* TASK INSTRUCTIONS *
Quote every line of the records below word for word, leaving nothing out.

(Saved data entries)
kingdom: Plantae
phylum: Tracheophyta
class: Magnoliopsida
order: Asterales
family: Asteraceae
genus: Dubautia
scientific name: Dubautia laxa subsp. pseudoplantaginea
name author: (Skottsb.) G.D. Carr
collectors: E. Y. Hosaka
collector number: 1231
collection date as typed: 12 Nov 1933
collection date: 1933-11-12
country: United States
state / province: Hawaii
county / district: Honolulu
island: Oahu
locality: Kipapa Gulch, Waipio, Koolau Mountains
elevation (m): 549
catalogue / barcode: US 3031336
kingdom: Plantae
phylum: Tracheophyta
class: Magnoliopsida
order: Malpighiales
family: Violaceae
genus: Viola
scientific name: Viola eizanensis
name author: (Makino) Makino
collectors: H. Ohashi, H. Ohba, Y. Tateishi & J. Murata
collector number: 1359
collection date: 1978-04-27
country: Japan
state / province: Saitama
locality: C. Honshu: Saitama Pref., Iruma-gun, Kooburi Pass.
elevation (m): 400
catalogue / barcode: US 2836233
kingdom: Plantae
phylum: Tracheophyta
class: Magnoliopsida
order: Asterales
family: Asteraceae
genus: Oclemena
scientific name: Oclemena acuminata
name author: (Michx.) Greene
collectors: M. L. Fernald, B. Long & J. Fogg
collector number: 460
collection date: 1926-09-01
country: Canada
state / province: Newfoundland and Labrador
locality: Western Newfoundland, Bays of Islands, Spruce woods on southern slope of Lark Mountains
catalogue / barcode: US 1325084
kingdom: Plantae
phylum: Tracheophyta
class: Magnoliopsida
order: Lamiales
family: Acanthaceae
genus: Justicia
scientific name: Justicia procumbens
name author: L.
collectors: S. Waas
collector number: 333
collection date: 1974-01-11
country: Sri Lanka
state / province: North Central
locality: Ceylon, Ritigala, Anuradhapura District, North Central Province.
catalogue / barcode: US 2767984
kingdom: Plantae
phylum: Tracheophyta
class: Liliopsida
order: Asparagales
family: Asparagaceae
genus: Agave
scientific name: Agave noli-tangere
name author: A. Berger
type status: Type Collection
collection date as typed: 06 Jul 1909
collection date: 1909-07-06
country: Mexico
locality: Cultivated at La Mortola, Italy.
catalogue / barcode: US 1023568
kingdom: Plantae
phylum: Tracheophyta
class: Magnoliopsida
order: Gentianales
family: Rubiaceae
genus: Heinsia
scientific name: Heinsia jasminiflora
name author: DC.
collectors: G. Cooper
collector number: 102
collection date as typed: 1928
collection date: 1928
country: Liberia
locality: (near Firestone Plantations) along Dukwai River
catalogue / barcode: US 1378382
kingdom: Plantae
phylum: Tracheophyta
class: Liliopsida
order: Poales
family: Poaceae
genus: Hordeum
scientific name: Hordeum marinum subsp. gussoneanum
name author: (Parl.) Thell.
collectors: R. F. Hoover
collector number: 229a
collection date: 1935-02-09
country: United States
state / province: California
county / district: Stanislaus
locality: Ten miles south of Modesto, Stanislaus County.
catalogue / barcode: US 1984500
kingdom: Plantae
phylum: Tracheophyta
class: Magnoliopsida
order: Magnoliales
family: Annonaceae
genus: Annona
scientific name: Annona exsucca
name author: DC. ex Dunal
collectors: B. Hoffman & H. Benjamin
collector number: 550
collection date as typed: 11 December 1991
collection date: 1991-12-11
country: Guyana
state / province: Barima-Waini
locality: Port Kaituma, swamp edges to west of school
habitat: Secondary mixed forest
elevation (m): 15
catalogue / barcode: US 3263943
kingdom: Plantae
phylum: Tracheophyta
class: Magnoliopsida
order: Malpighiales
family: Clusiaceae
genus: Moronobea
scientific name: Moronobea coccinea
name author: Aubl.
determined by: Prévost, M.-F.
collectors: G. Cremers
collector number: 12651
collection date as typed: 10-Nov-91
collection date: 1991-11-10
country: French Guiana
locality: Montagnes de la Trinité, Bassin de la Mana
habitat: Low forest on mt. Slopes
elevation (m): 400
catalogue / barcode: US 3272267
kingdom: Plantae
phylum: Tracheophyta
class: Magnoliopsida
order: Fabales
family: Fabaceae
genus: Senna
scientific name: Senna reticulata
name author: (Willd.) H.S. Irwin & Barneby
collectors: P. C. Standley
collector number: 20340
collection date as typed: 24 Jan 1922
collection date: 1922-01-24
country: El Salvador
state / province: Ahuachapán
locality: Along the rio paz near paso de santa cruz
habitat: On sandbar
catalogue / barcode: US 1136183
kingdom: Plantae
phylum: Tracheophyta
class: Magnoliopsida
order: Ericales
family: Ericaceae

* RESULT *
kingdom: Plantae
phylum: Tracheophyta
class: Magnoliopsida
order: Asterales
family: Asteraceae
genus: Dubautia
scientific name: Dubautia laxa subsp. pseudoplantaginea
name author: (Skottsb.) G.D. Carr
collectors: E. Y. Hosaka
collector number: 1231
collection date as typed: 12 Nov 1933
collection date: 1933-11-12
country: United States
state / province: Hawaii
county / district: Honolulu
island: Oahu
locality: Kipapa Gulch, Waipio, Koolau Mountains
elevation (m): 549
catalogue / barcode: US 3031336
kingdom: Plantae
phylum: Tracheophyta
class: Magnoliopsida
order: Malpighiales
family: Violaceae
genus: Viola
scientific name: Viola eizanensis
name author: (Makino) Makino
collectors: H. Ohashi, H. Ohba, Y. Tateishi & J. Murata
collector number: 1359
collection date: 1978-04-27
country: Japan
state / province: Saitama
locality: C. Honshu: Saitama Pref., Iruma-gun, Kooburi Pass.
elevation (m): 400
catalogue / barcode: US 2836233
kingdom: Plantae
phylum: Tracheophyta
class: Magnoliopsida
order: Asterales
family: Asteraceae
genus: Oclemena
scientific name: Oclemena acuminata
name author: (Michx.) Greene
collectors: M. L. Fernald, B. Long & J. Fogg
collector number: 460
collection date: 1926-09-01
country: Canada
state / province: Newfoundland and Labrador
locality: Western Newfoundland, Bays of Islands, Spruce woods on southern slope of Lark Mountains
catalogue / barcode: US 1325084
kingdom: Plantae
phylum: Tracheophyta
class: Magnoliopsida
order: Lamiales
family: Acanthaceae
genus: Justicia
scientific name: Justicia procumbens
name author: L.
collectors: S. Waas
collector number: 333
collection date: 1974-01-11
country: Sri Lanka
state / province: North Central
locality: Ceylon, Ritigala, Anuradhapura District, North Central Province.
catalogue / barcode: US 2767984
kingdom: Plantae
phylum: Tracheophyta
class: Liliopsida
order: Asparagales
family: Asparagaceae
genus: Agave
scientific name: Agave noli-tangere
name author: A. Berger
type status: Type Collection
collection date as typed: 06 Jul 1909
collection date: 1909-07-06
country: Mexico
locality: Cultivated at La Mortola, Italy.
catalogue / barcode: US 1023568
kingdom: Plantae
phylum: Tracheophyta
class: Magnoliopsida
order: Gentianales
family: Rubiaceae
genus: Heinsia
scientific name: Heinsia jasminiflora
name author: DC.
collectors: G. Cooper
collector number: 102
collection date as typed: 1928
collection date: 1928
country: Liberia
locality: (near Firestone Plantations) along Dukwai River
catalogue / barcode: US 1378382
kingdom: Plantae
phylum: Tracheophyta
class: Liliopsida
order: Poales
family: Poaceae
genus: Hordeum
scientific name: Hordeum marinum subsp. gussoneanum
name author: (Parl.) Thell.
collectors: R. F. Hoover
collector number: 229a
collection date: 1935-02-09
country: United States
state / province: California
county / district: Stanislaus
locality: Ten miles south of Modesto, Stanislaus County.
catalogue / barcode: US 1984500
kingdom: Plantae
phylum: Tracheophyta
class: Magnoliopsida
order: Magnoliales
family: Annonaceae
genus: Annona
scientific name: Annona exsucca
name author: DC. ex Dunal
collectors: B. Hoffman & H. Benjamin
collector number: 550
collection date as typed: 11 December 1991
collection date: 1991-12-11
country: Guyana
state / province: Barima-Waini
locality: Port Kaituma, swamp edges to west of school
habitat: Secondary mixed forest
elevation (m): 15
catalogue / barcode: US 3263943
kingdom: Plantae
phylum: Tracheophyta
class: Magnoliopsida
order: Malpighiales
family: Clusiaceae
genus: Moronobea
scientific name: Moronobea coccinea
name author: Aubl.
determined by: Prévost, M.-F.
collectors: G. Cremers
collector number: 12651
collection date as typed: 10-Nov-91
collection date: 1991-11-10
country: French Guiana
locality: Montagnes de la Trinité, Bassin de la Mana
habitat: Low forest on mt. Slopes
elevation (m): 400
catalogue / barcode: US 3272267
kingdom: Plantae
phylum: Tracheophyta
class: Magnoliopsida
order: Fabales
family: Fabaceae
genus: Senna
scientific name: Senna reticulata
name author: (Willd.) H.S. Irwin & Barneby
collectors: P. C. Standley
collector number: 20340
collection date as typed: 24 Jan 1922
collection date: 1922-01-24
country: El Salvador
state / province: Ahuachapán
locality: Along the rio paz near paso de santa cruz
habitat: On sandbar
catalogue / barcode: US 1136183
kingdom: Plantae
phylum: Tracheophyta
class: Magnoliopsida
order: Ericales
family: Ericaceae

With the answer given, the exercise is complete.